## EXERCISE INSTRUCTIONS
Pull out every line in the records below that contains the string "سنگین", copying each one in full. Matching is case-sensitive.

■ ■ ■ ■ ■ ■ ■

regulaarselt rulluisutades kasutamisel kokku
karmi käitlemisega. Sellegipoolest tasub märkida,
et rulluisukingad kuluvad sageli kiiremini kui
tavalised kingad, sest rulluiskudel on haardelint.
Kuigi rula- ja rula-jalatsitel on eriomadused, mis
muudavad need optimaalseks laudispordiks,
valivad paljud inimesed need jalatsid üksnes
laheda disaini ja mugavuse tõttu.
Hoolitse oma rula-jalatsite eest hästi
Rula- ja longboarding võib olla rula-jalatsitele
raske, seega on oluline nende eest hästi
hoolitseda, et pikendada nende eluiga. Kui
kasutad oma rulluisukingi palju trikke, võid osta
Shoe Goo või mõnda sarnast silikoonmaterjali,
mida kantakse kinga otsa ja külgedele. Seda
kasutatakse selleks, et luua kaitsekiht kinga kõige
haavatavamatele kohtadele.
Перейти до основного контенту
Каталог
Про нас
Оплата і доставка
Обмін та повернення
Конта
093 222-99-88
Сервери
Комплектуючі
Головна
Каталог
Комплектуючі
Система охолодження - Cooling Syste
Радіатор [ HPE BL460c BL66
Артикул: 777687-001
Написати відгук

■ ■ ■ ■ ■ ■ ■

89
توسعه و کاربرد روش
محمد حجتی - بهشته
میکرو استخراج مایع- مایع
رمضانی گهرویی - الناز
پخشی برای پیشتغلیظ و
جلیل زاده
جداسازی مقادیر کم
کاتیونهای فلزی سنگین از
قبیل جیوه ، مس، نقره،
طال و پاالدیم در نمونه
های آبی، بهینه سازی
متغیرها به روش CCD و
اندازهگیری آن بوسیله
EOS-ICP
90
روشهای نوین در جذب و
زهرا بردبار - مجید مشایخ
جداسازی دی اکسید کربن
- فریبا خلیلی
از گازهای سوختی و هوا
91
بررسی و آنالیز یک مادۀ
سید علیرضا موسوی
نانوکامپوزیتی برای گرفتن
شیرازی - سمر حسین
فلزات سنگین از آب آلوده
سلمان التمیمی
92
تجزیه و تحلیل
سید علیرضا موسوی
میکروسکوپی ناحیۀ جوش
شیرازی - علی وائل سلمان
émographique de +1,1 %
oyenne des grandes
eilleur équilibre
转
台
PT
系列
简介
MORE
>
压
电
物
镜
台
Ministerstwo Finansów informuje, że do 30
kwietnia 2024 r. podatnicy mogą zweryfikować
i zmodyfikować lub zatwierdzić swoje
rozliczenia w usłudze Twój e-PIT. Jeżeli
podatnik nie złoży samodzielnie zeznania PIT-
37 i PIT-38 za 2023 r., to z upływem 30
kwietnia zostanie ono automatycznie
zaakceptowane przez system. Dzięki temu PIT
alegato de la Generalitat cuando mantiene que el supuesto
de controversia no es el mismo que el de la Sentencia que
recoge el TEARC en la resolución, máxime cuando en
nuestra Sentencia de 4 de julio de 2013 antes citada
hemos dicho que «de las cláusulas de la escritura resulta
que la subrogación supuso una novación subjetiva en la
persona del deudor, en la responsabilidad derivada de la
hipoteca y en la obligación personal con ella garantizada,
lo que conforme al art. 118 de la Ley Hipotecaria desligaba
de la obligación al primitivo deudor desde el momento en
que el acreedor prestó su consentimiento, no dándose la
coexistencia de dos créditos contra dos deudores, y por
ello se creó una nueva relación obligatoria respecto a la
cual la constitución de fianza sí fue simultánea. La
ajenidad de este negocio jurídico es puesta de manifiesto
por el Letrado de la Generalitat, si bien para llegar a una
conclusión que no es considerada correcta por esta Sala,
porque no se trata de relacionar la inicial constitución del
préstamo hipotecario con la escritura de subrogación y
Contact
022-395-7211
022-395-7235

■ ■ ■ ■ ■ ■ ■

## WRITTEN SOLUTION
کاتیونهای فلزی سنگین از
فلزات سنگین از آب آلوده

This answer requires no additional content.